While very pretty fishes,and great pets,just be aware that they may develop issues like these in its lifespan.


----------



## Sukhoi

I bought one of those betta labeled "dragon scale" several months ago at Petsmart. Like another member said, you have to look for the really nice ones. 

Here is what mine dragon scale betta looks like. Handsome young male.


----------



## listener75

Wow he is beautiful. I went by pets art by my house today and did see some "dragon scale"labeled. I don't know if he is true dragon scale. I'm thinking if I should still get it. I'm sleeping on it tonight! Will keep you guys updated!


----------



## wendyjo

I think if you're not going to breed then get what you like and what catches your eye.


----------



## EnigmaticBettaBreeds

*Halfmoon Plakats-Dragonscale<----*

Im a new enthusiust, This is my Dragonscale Betta Splenden, I Agree with the fact that they are Halfmoon Plakats, and fin lenghts do vary. Thanks for Checking it out.


----------



## echoskybound

EnigmaticBettaBreeds, that's a really stunning betta. I was surprised to see a number of beautiful HMPKs at my local Petsmart that had beautiful metallic coloration. Sometimes their betta stock is just sad... but recently, it's been impressive for a pet store.


----------



## Miles

I love bettas, tried to breed a dragonscale betta a while ago but he just ended up killing the female


----------



## LB79

Bettas are a little like some cichlids, I believe.

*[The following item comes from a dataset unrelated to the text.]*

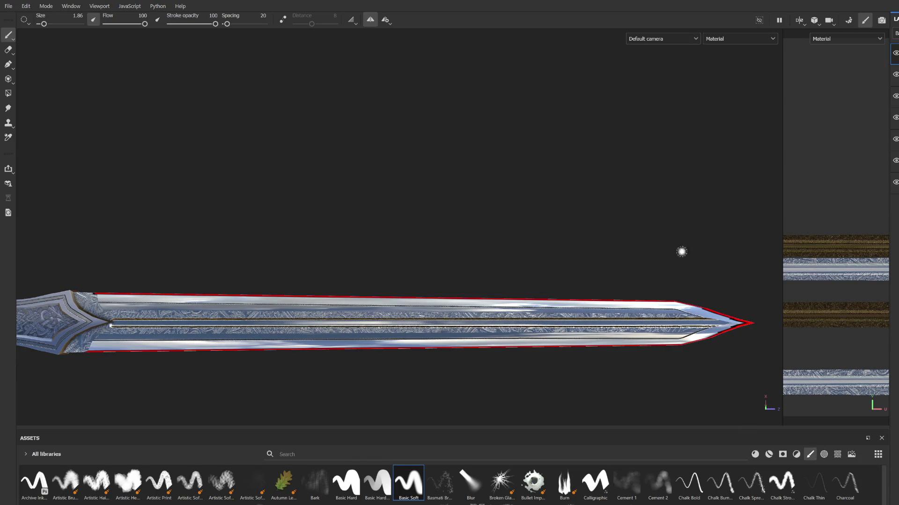
{"action": "scroll", "coordinate": [482, 328], "scroll_direction": "up", "scroll_amount": 3}
{"action": "scroll", "coordinate": [475, 327], "scroll_direction": "up", "scroll_amount": 3}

They need lots of cover in the breeding tank, and the females are best removed after spawning.


----------



## Schwartzy61

I bought one of the "dragon scale" bettas at petsmart before and the damn thing was GORGEOUS! Never seen a betta with this type of coloration before










His past home


----------



## acitydweller

This was an awesome read. Personally looking into getting a dragonscale myself.


----------



## Option

You got this beauty from Petsmart??!?!?!!!!! :icon_eek:

I stopped going to Petsmart a long time ago. But if you can find fish like this there.....then I'm going!




Schwartzy61 said:


> I bought one of the "dragon scale" bettas at petsmart before and the damn thing was GORGEOUS! Never seen a betta with this type of coloration before
> 
> 
> 
> 
> 
> 
> 
> 
> 
> 
> His past home


----------



## jemminnifener

Dragonscale bettas are pretty. The iridescence is usually gold or silvery white in coloration. Those with more iridescence coverage on the head are more prone to having the iridescence creep up onto the eyes. The term "full mask" refers to a dragonscale betta with full coverage on the head - including the top of the head - and they are more likely to have the eye problem. 

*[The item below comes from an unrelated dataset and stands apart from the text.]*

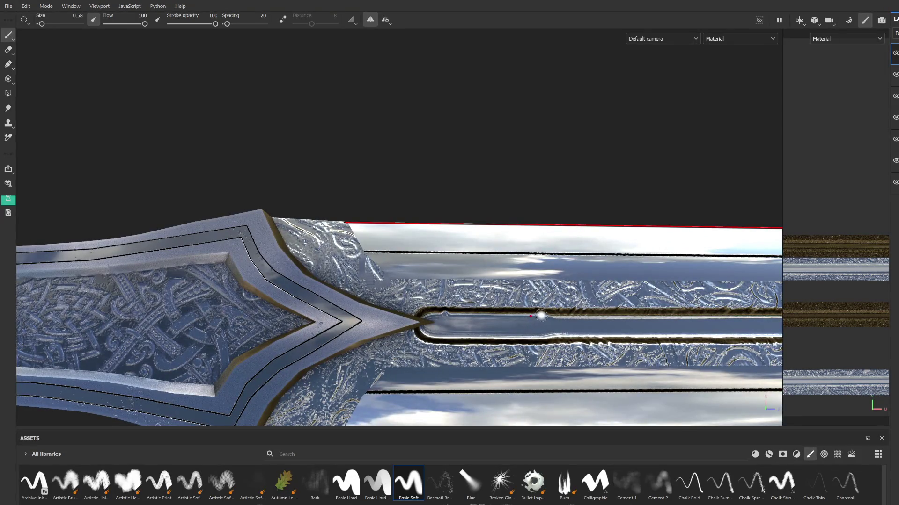
{"action": "left_click", "coordinate": [541, 310], "text": "shift"}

Schwartzy61: What a pretty betta! I find that a lot of the bettas I see at my local Petsmart have curled ventral fins.


----------



## Dayumdanny

So where can i get one of these?


----------



## In.a.Box

From time to time you will find good betta from those 2 chain store.
Better looking betta then some of the u.s breeder betta.


----------



## VW_Factor

This is Lancelot.


----------



## Bettas and Giraffes

I have two 'dragon scales' not sure if they are 'real' or otherwise. One is for sure a female because she has the white bump on her belly. The other is a long finned male. They both have tumors as you mentioned. The male has one eye covered by a thin layer but as yet he can still see with that eye, but the tumor itself is below the eye and growing, and has spread to his mouth. I'm concerned it will soon impede his ability to eat. What can do for him? Is there a cure for the tumors?
Thank you in advance


----------



## Suzie Q

Bettas and Giraffes said:


> I have two 'dragon scales' not sure if they are 'real' or otherwise. One is for sure a female because she has the white bump on her belly. The other is a long finned male. They both have tumors as you mentioned. The male has one eye covered by a thin layer but as yet he can still see with that eye, but the tumor itself is below the eye and growing, and has spread to his mouth. I'm concerned it will soon impede his ability to eat. What can do for him? Is there a cure for the tumors?
> Thank you in advance


No cure. I used to have a White/Platinum male (same as a dragon scale). He developed "over growth" on his tail while he was in is "pet tank". I had bought his son's for breeding, and the seller send him too for free . Anyway, he was a pet, and at one point the growth weighed him down so bad that he struggled to get to the top. I put him in a 5g with my small colony of Endlers and they "picked at" the growth...eventually eating it away and he was able to swim again. His tail stayed ragged from the Endlers picking at it, but he lived another 2 years. I don't know if I would suggest it for your boy because it is his mouth though....


----------



## wicca27

my dragon scale. wow i cant belive i have had him a year now. i will take some pics and update soon


----------



## Nubster

Everytime I see a decent look Beta at the store, I think about setting up a new tank for one. I really enjoyed the short time I had with the first one I had but evidently he didn't like having a huge tank (75g) to roam and committed suicide. This time around, if I do another Beta, it will be a covered 10g tank..


----------



## laqu

the betta i got at petsmart is so pretty.. our petsmart has a nice fish department..the people really care about the fish..


Untitled by laq997, on Flickr

not bad for a few bucks


----------



## brote005

*dragon scale bettas*



listener75 said:


> Does anyone know about dragon scale bettas?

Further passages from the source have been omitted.